Malgré de multiples faiblesses et même des erreurs (de scénario, de montage), et une scène sensuelle inutilement raccoleuse,Seven Sisters est un film original, dont la profondeur est passée inaperçue – peut-être du réalisateur norvégien lui-même qui s’est fait connaître par une filmographie gore ne jouant pas dans la finesse (Dead Snow ou Hansel & Gretel. Witch Hunters) !

En effet, Seven Sisters s’avère être une méditation sur la relation entre la personne et le groupe, plus précisément, sur la personne comme unique et social, plus encore, sur la personne comme puissance de singularisation et puissance de cohésion.

MATÉRIEL FOURNI:
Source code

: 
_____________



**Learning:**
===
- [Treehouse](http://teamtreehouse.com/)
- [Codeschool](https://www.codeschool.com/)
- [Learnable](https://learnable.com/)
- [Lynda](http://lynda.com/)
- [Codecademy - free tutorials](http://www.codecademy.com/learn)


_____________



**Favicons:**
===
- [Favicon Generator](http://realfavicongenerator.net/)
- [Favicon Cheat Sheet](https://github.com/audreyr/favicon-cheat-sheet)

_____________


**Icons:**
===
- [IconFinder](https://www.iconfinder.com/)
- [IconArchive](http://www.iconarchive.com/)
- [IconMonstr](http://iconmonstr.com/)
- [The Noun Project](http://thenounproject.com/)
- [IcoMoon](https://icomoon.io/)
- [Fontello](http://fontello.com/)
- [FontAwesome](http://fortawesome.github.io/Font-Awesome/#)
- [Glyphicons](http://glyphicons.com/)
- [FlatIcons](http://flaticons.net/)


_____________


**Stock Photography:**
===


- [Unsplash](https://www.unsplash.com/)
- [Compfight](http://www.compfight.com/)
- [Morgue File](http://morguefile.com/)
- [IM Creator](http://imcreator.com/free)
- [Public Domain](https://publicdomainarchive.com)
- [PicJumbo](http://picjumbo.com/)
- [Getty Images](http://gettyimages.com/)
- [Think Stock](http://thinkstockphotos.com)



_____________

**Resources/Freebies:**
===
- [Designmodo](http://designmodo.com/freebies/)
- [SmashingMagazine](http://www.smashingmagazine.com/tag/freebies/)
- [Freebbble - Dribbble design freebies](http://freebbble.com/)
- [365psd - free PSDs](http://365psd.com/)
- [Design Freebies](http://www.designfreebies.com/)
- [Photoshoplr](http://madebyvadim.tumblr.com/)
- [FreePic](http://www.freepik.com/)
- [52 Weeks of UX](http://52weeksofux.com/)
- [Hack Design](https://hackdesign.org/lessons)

CONSIGNE A:
Citez le passage du texte sur Seven Sisters qui commence par « En effet, Seven » et se poursuit jusqu'à « puissance de cohésion. ».
CONSIGNE B:
Répondez brièvement à ces questions sur le texte sur Seven Sisters :
(i) De quelle nationalité est le réalisateur du film ?
(ii) Quels films sont cités comme appartenant à sa filmographie gore ?
(iii) Sur quelle relation le film est-il une méditation ?

ZONE DE RÉPONSE A:
En effet, Seven Sisters s’avère être une méditation sur la relation entre la personne et le groupe, plus précisément, sur la personne comme unique et social, plus encore, sur la personne comme puissance de singularisation et puissance de cohésion.

ZONE DE RÉPONSE B:
(i) Il est norvégien.
(ii) Dead Snow et Hansel & Gretel. Witch Hunters.
(iii) Sur la relation entre la personne et le groupe.